(What this task involves):
Lay out the data below as a JSON list of strings, one string per line and with blank lines omitted. Begin with the line containing "Document page, 1275x1650 pixels." and include every line through the one containing "table_cell [103, 378, 859, 488]".

(Listed records):
--

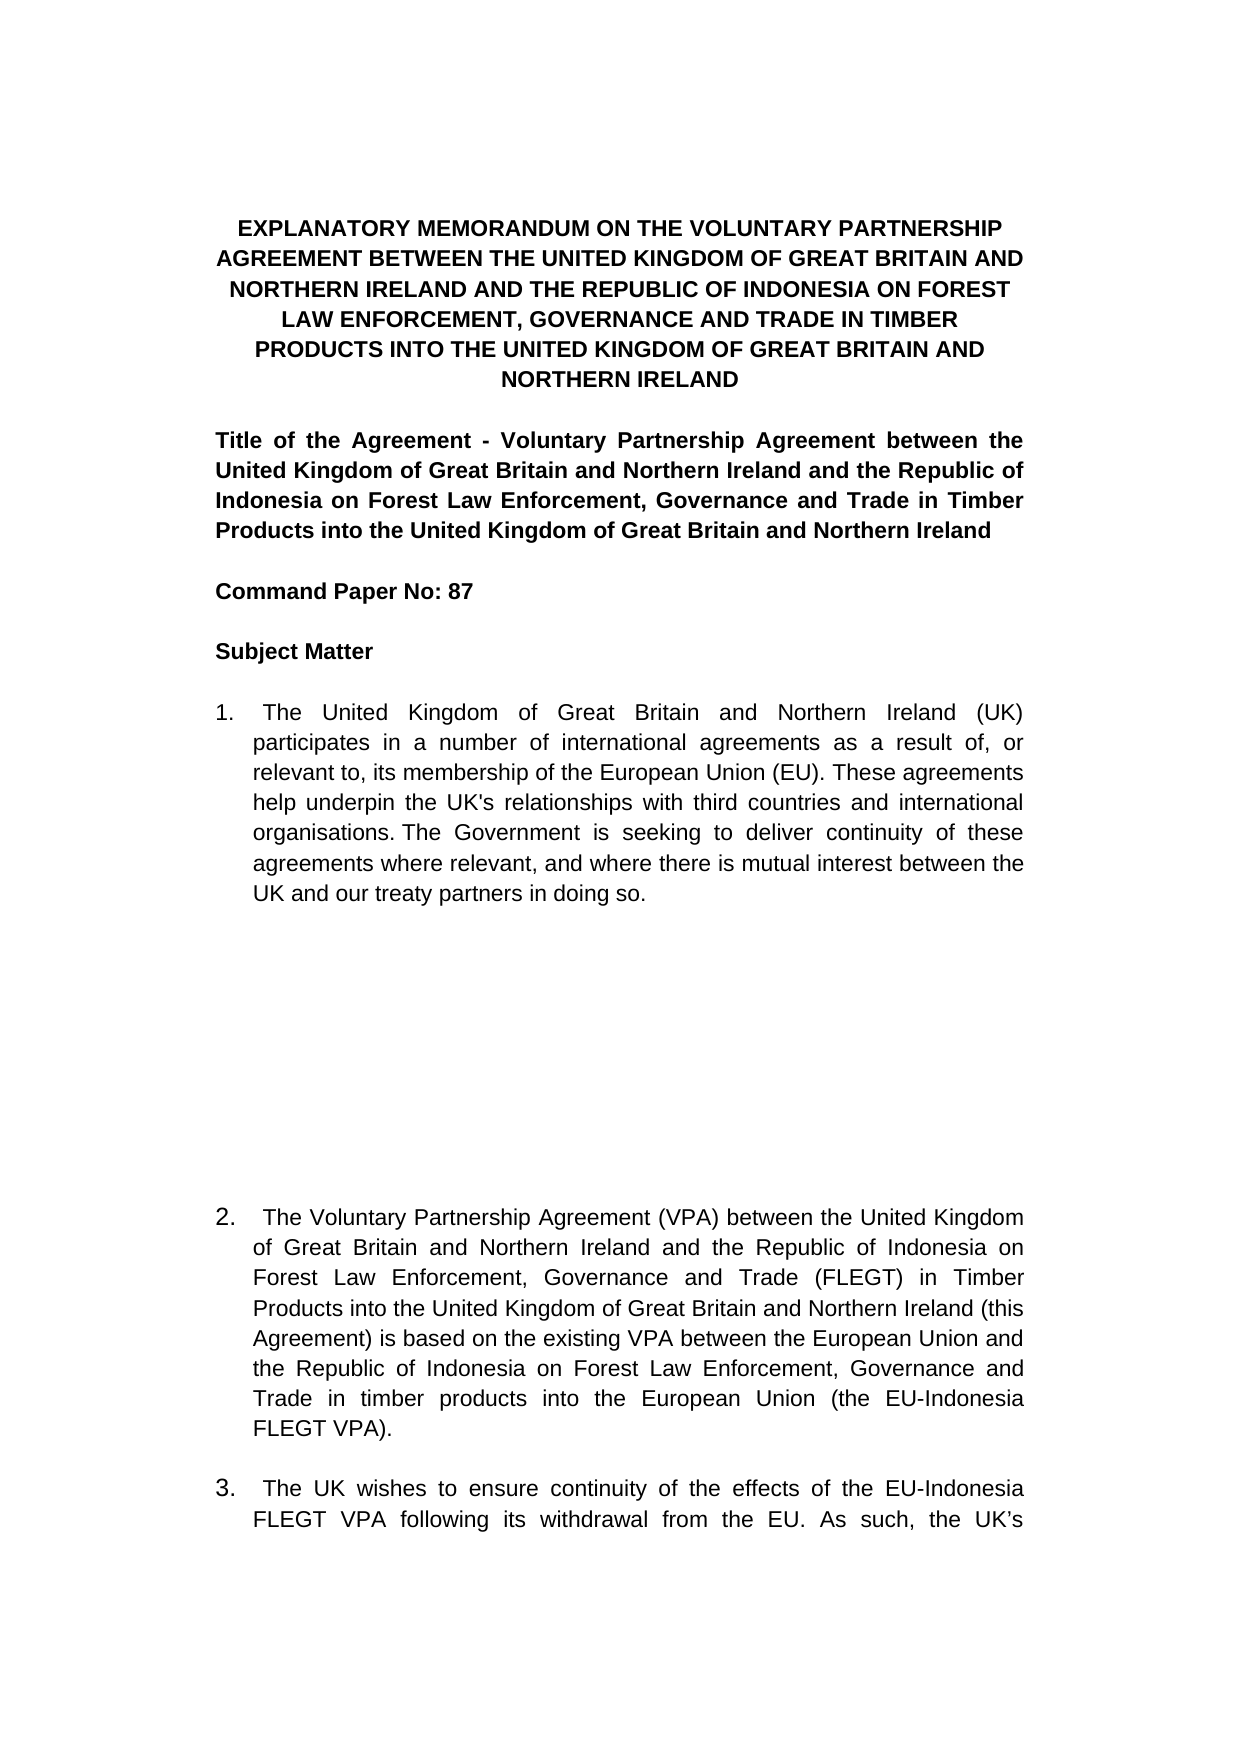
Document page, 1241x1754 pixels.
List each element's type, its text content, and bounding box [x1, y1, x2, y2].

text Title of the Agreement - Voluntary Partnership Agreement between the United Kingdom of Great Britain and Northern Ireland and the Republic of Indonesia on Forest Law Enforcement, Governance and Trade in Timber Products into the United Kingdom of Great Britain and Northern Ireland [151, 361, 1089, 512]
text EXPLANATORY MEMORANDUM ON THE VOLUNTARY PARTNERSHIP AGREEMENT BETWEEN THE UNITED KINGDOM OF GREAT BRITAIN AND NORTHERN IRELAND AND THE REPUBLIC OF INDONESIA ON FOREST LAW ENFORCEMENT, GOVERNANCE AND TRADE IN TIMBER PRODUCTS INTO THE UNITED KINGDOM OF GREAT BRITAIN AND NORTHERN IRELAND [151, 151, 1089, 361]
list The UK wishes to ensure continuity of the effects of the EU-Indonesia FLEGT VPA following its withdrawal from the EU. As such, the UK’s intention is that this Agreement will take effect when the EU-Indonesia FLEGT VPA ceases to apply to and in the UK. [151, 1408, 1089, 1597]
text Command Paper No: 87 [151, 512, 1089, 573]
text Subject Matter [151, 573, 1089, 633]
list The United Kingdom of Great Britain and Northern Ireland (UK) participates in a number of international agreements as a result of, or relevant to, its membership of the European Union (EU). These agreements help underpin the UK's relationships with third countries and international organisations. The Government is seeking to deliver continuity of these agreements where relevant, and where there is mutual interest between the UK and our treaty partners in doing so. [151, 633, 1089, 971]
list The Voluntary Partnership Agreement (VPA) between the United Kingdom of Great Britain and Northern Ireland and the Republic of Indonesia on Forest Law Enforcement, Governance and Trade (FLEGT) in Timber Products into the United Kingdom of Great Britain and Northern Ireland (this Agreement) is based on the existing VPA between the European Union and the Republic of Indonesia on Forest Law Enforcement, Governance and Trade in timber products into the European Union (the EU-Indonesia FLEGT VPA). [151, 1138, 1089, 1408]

--

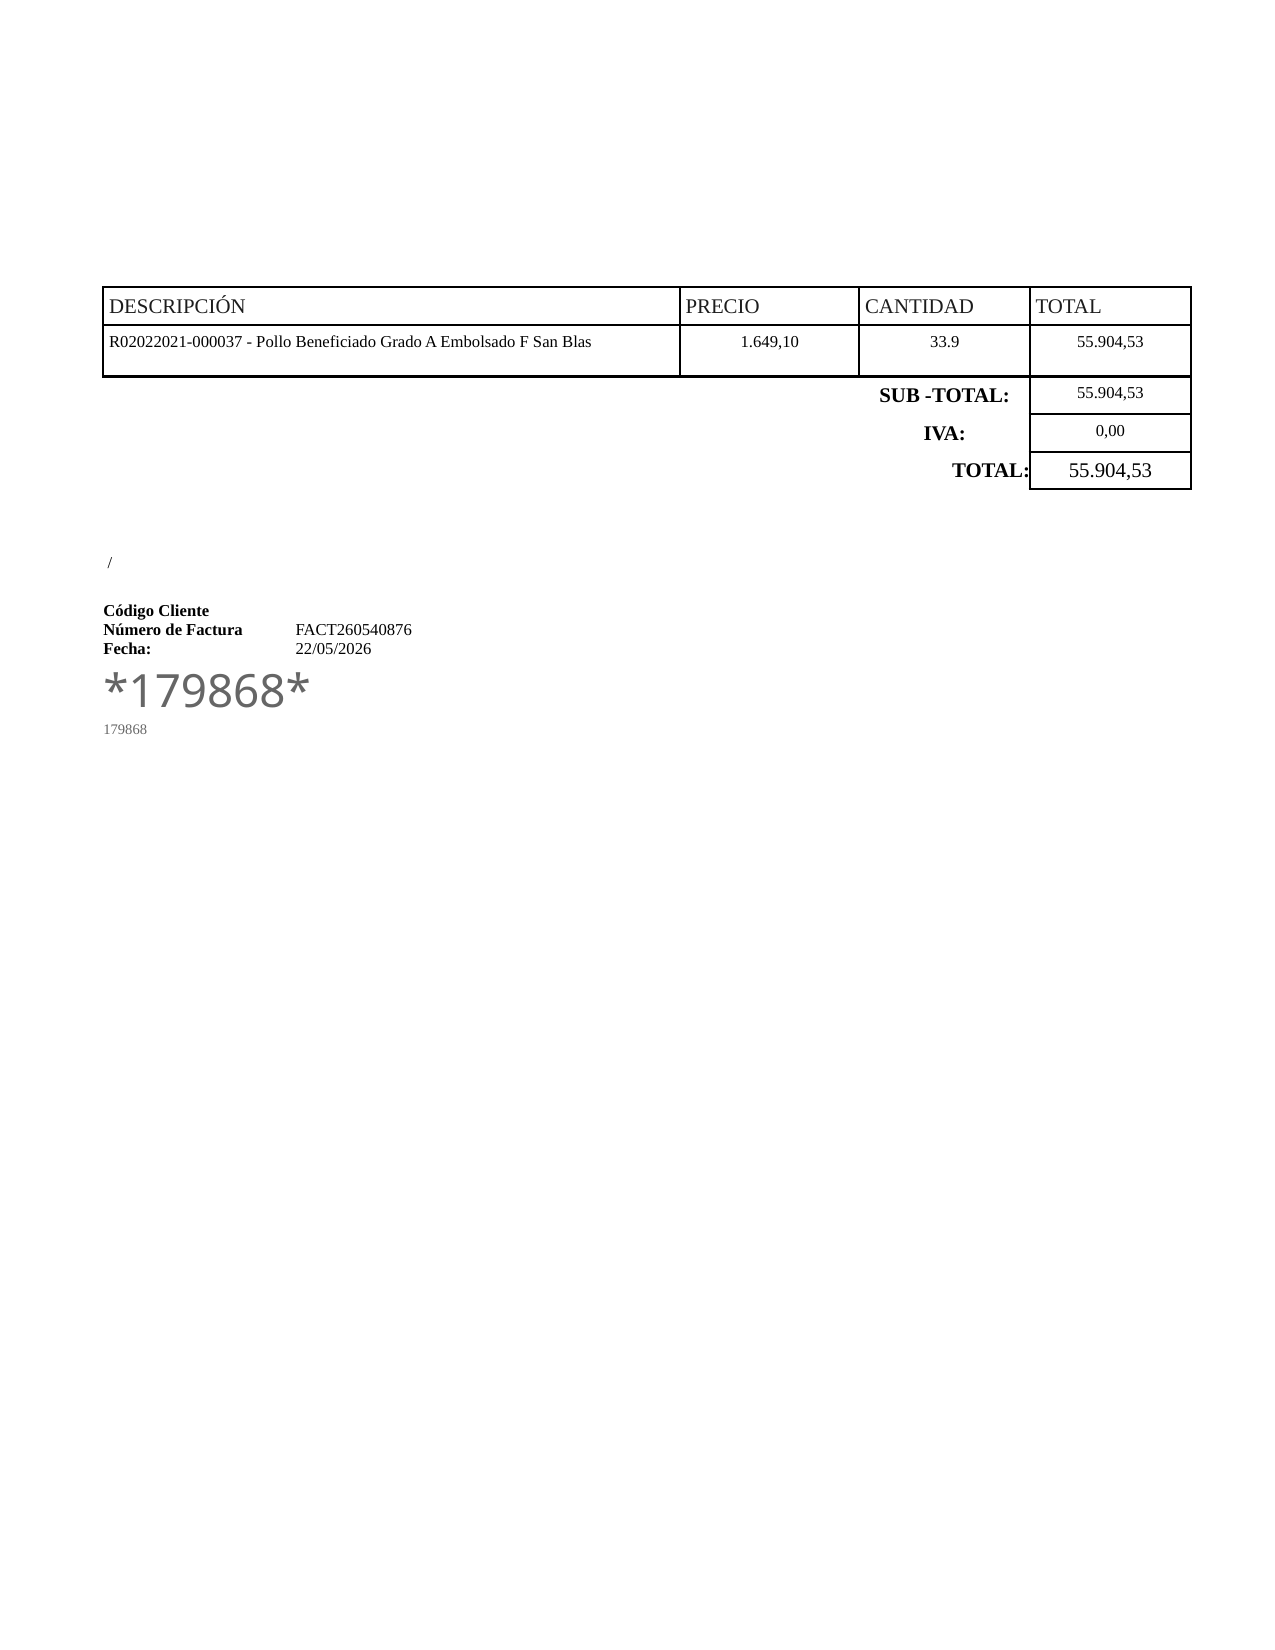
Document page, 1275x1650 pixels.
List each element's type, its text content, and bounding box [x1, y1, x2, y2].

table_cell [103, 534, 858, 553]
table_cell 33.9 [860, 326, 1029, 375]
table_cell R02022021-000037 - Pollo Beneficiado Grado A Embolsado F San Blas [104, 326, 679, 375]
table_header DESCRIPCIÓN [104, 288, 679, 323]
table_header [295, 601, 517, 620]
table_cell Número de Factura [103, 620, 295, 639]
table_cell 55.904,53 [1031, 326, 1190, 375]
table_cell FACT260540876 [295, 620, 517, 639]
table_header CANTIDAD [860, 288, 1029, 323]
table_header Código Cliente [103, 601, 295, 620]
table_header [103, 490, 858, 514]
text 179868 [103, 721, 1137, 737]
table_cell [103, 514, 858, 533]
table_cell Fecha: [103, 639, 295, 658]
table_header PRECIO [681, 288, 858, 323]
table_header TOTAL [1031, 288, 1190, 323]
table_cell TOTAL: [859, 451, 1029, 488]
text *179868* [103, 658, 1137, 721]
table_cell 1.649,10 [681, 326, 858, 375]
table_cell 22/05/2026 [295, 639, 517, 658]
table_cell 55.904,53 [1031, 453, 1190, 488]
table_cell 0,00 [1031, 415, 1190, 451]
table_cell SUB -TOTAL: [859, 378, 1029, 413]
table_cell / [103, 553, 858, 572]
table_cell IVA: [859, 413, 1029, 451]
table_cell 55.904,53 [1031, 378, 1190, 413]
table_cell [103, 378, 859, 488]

--

(The reply):
[
  "Document page, 1275x1650 pixels.",
  "List each element's type, its text content, and bounding box [x1, y1, x2, y2].",
  "table_cell [103, 534, 858, 553]",
  "table_cell 33.9 [860, 326, 1029, 375]",
  "table_cell R02022021-000037 - Pollo Beneficiado Grado A Embolsado F San Blas [104, 326, 679, 375]",
  "table_header DESCRIPCIÓN [104, 288, 679, 323]",
  "table_header [295, 601, 517, 620]",
  "table_cell Número de Factura [103, 620, 295, 639]",
  "table_cell 55.904,53 [1031, 326, 1190, 375]",
  "table_cell FACT260540876 [295, 620, 517, 639]",
  "table_header CANTIDAD [860, 288, 1029, 323]",
  "table_header Código Cliente [103, 601, 295, 620]",
  "table_header [103, 490, 858, 514]",
  "text 179868 [103, 721, 1137, 737]",
  "table_cell [103, 514, 858, 533]",
  "table_cell Fecha: [103, 639, 295, 658]",
  "table_header PRECIO [681, 288, 858, 323]",
  "table_header TOTAL [1031, 288, 1190, 323]",
  "table_cell TOTAL: [859, 451, 1029, 488]",
  "text *179868* [103, 658, 1137, 721]",
  "table_cell 1.649,10 [681, 326, 858, 375]",
  "table_cell 22/05/2026 [295, 639, 517, 658]",
  "table_cell 55.904,53 [1031, 453, 1190, 488]",
  "table_cell 0,00 [1031, 415, 1190, 451]",
  "table_cell SUB -TOTAL: [859, 378, 1029, 413]",
  "table_cell / [103, 553, 858, 572]",
  "table_cell IVA: [859, 413, 1029, 451]",
  "table_cell 55.904,53 [1031, 378, 1190, 413]",
  "table_cell [103, 378, 859, 488]"
]